UNESCO to award Persepolis world heritage certificate
December 15, 2008 - 0:0
TEHRAN -- Persepolis, the ancient capital of Persia, is to receive a world heritage certificate from UNESCO during a ceremony at the site on Monday.
Several cultural figures from the Cultural Heritage, Tourism and Handicrafts Organization (CHTHO), UNESCO office in Tehran, Fars Governor’s Office, and the municipalities of Shiraz and Marvdasht are attending the ceremony, the Persian service of IRNA reported on Sunday.UNESCO grants the official document to the sites and monuments, which have previously been registered on the World Heritage List. Persepolis was registered on World Heritage List in 1979.
The historical site of Persepolis is Iran’s third monument that received UNESCO certificate during the past year. The other two are Bisotun in Kermanshah and Bam and its Cultural Landscape heritage property.
Persepolis, the ancient capital of the Achaemenid kings of Iran is located about 32 miles (51 km) northeast of Shiraz in the province of Fars in southwestern Iran.

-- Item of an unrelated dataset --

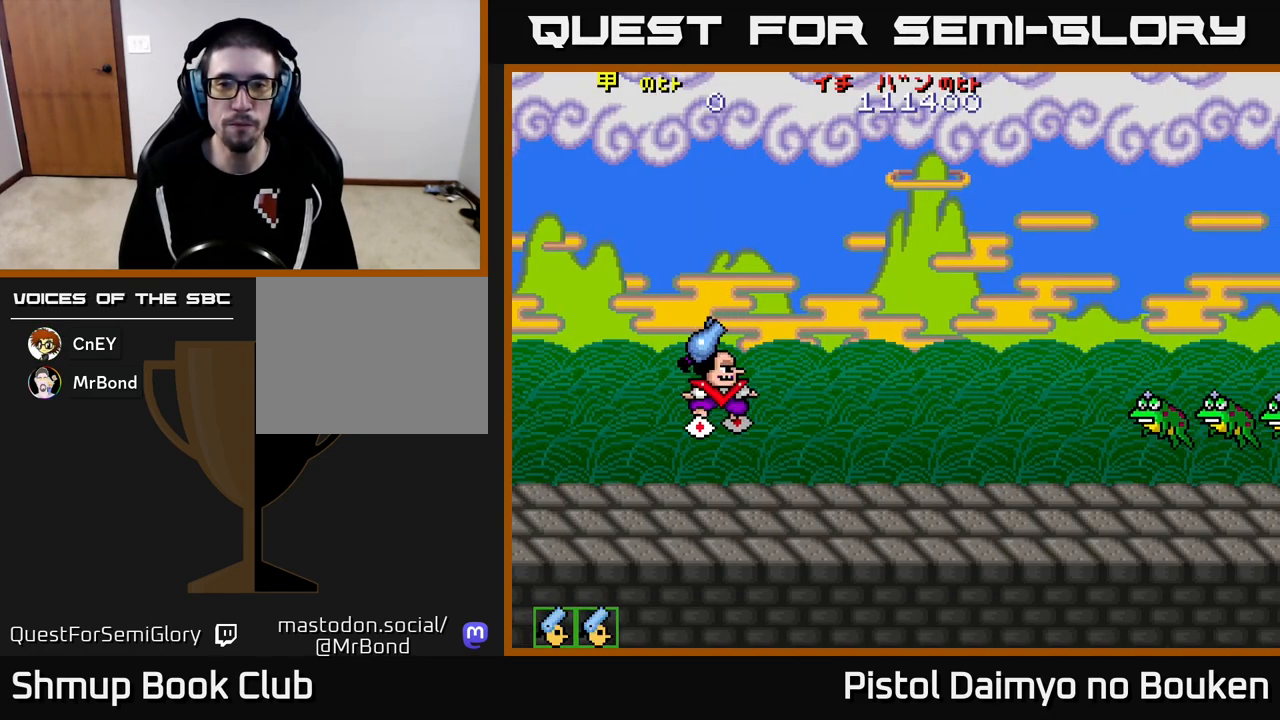
{"buttons": ["DPAD_DOWN"], "left_stick": "center", "events": [[283, "DPAD_LEFT", "down"], [433, "A", "up"], [433, "DPAD_DOWN", "down"], [450, "DPAD_LEFT", "up"]]}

Though archaeologists have discovered evidence of prehistoric settlement, inscriptions indicate that construction of the city began under Darius I the Great (reigned 522–486 BC), who, as a member of a new branch of the royal house, made Persepolis the capital of Persia proper, replacing Pasargadae, the burial place of Cyrus the Great.
Built in a remote and mountainous region, Persepolis was inconveniently located for a royal residence and was therefore visited mainly in the spring.
In 330 BC Alexander plundered the city and burned the palace of Xerxes, probably to symbolize the end of his Pan Hellenic war of revenge. In 316 BC Persepolis was still the capital of Persia as a province of the Macedonian empire. The city gradually declined in the Seleucid period and after, with only its ruins attesting to its ancient glory.